▸ Given material

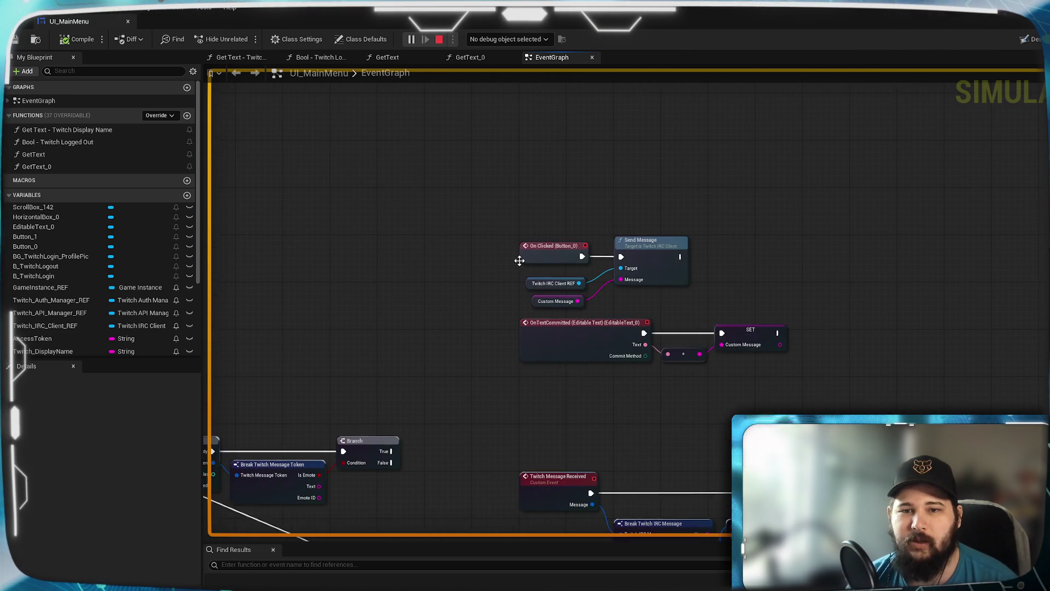
scroll(520, 265, "up", 2)
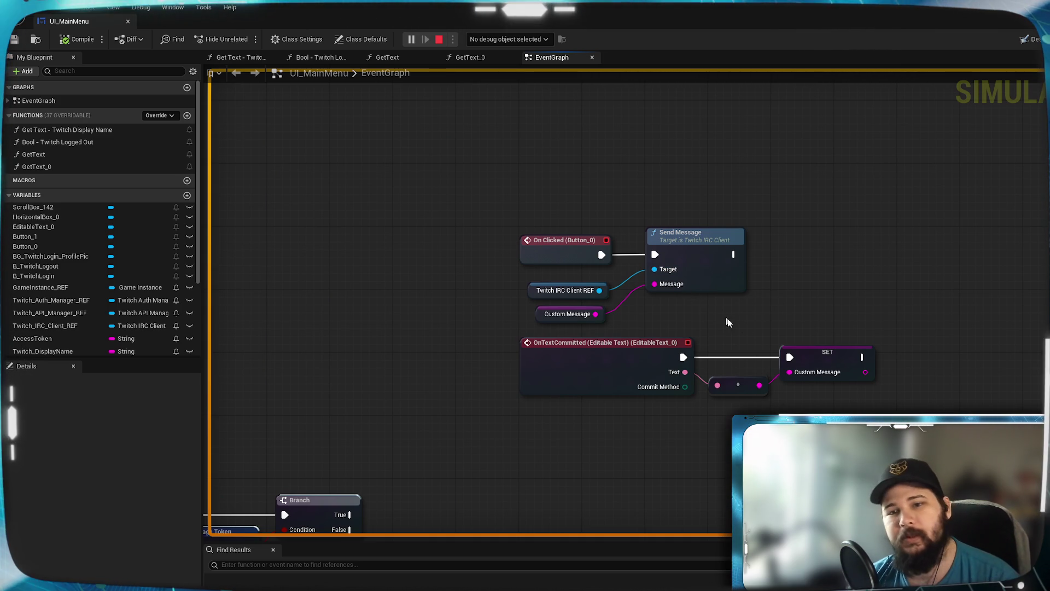
left_click_drag(708, 310, 606, 153)
left_click_drag(686, 320, 608, 289)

▸ The problem
Pictures in the listing above must be skipped; everything else should be copied exactly.

▸ Solution for this task
scroll(520, 265, "up", 2)
left_click_drag(708, 310, 606, 153)
left_click_drag(686, 320, 608, 289)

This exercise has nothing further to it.